10. Menahan Keputusan

26 3 0
                                    

Astaga ....

Astaga aku tak percaya ....

Aku tak percaya pada diriku sendiri.
Aku telah mengatakan hal tersebut kepadanya.

Huh ....

Inilah yang terjadi, beginilah spontanitasku. Jikalau diriku dibiarkan berhadapan dengan seorang gadis dalam waktu yang cukup lama. Memicu untuk menampakkan sisi puitis yang selama ini kusembunyikan. Selain itu, ekspresi Diana tak setengah-setengah menanggapi apa yang kuucapkan.

Kurasa dia akan mengucapkan sesuatu, "Oh oke ... kalau itu yang kamu mau."

Dia langsung duduk di sampingku berhiaskan raut wajah tersenyum gembira. Namun, masih saja dirinya memalingkan pandangan seakan-akan tak berani menatapku. Aku mulai merasa tegang dan canggung. Kurasakan hal tersebut, karena jarang sekali bisa duduk berdekatan dengan seorang gadis.

Tanpa menatapnya dan fokus memandangi langit kelabu. Aku coba untuk memulai pembicaraan, "Jadi ... gimana soal kerja kelompoknya?"

"Ah iya, sebenarnya aku manggil kamu ke sini karena ...." Dari ucapan itu aku serasa mulai ditatap olehnya.

Batinku mulai memikirkan bahwa gadis ini nampaknya hanya ingin memberikan flashdisk dan memerintahkan untuk mencetak tugas kelompok.

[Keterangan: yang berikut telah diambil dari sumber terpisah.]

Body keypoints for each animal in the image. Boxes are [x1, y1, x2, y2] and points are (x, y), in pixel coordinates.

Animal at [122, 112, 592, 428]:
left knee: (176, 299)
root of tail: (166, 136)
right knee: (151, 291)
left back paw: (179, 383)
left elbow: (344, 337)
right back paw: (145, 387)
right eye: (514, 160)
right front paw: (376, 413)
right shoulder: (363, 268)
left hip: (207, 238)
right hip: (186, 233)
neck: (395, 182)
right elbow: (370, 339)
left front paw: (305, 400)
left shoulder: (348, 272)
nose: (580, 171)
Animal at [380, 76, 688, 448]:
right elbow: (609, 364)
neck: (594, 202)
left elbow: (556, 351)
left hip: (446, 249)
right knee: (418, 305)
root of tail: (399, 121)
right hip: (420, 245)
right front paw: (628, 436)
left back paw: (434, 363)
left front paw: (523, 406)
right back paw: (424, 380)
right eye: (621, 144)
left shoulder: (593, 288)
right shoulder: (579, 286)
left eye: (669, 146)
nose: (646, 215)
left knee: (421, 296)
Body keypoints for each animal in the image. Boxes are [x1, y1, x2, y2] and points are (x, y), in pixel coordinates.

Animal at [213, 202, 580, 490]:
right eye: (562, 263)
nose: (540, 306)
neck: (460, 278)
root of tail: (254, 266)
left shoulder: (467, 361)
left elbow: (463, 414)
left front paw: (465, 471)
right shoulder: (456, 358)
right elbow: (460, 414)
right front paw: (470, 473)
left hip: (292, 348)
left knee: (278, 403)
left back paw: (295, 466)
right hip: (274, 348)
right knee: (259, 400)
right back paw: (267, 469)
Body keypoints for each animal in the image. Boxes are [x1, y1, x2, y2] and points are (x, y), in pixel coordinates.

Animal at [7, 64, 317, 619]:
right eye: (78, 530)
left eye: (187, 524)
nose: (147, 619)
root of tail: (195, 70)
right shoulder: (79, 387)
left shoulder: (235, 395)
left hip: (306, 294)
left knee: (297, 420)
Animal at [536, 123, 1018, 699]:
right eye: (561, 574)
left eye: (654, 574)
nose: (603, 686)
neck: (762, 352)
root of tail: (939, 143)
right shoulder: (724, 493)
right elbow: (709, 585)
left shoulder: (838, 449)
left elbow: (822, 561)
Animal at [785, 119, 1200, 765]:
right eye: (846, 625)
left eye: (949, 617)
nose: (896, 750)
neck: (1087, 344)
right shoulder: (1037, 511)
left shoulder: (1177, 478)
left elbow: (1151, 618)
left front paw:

"Ehm, jangan marah ya ... awalnya aku tuh pingin ngasih kamu flashdisk yang isinya tugas kelompok kita," ucapnya terhenti.

"Lalu?" tanyaku datar mulai memandangi matanya.

"Tapi, aku pingin ngasih tau kamu ... biar lebih jelas, makanya aku nyuruh kamu ke sini," sambungnya sesekali memalingkan pandangan.

Kalau aku gak datang ke rumahmu, gimana caranya coba memberikan flashdisk kepadaku? Ah iya, bukannya bisa yaa mengirimkan lewat e-mail atau line. Astaga, kok aku mulai merasa kesal berbincang-bincang dengan gadis satu ini. Kutatap wajahnya guna memancing agar menuju topik utama.

"Mau ngejelasin apa?" tanyaku datar menunjukkan perasaan heran.

Sekarang Diana sepenuhnya melihatku. Namun, dia kini kebingungan seakan-akan harus mulai darimana.

Kucoba tuk bersabar. Sembari menunggu pembicaraan, aku kembali meminum teh buatannya. Aku masih merasa kedinginan karena suasana di luar masih hujan. Akan tetapi, teh ini berusaha menghangatkan tubuh.

"Sebenarnya ... aku tak perlu menjelaskan apapun tentang tugas kelompok kita ...," ucap Diana lagi-lagi memalingkan pandangan berusaha menyembunyikan rasa malunya.

"Lalu? Apakah ada hal lain yang ingin kamu katakan?" tanyaku tetap bernada datar.

"Ada ... tapi, sepertinya aku terlalu banyak berpikir untuk mengungkapkan hal ini," ucapnya masih tak menatapku.

Mengungkapkan hal ini? Cobaan macam apa lagi yang harus kujalani. Apakah ini akibat dari terlalu asik telpon'an dengan Alisa? Sehingga aku harus terjebak di tempat ini dan mendengar apa yang akan ia ungkapkan?!

"Katakan saja, dari pada dipendam dan menyakiti isi hatimu." Entah kenapa aku berkata begini, dasar diriku yang sangat bajingan.

"Namun, tanggapanmu nanti yang lebih menyakiti isi hatiku," balasnya sedikit melihat ke arahku dengan senyum manis yang menunjukkan bahwa dia sudah memperkirakan ucapanku.

Sepertinya dia sudah berpikir akan reaksiku terhadap ungkapan yang ia pendam selama ini. Satu hal yang kusadari, sejak kapan dia bisa berkata secara aesthetic.

"Huh ... sudahlah, katakan saja. Soalnya aku ga bisa berlama-lama di sini." Sekarang giliranku yang membuang pandangan ke arah lain.

"Eh besok-besok aja deh kalau gitu," ucap Diana terdengar mencari-cari alasan.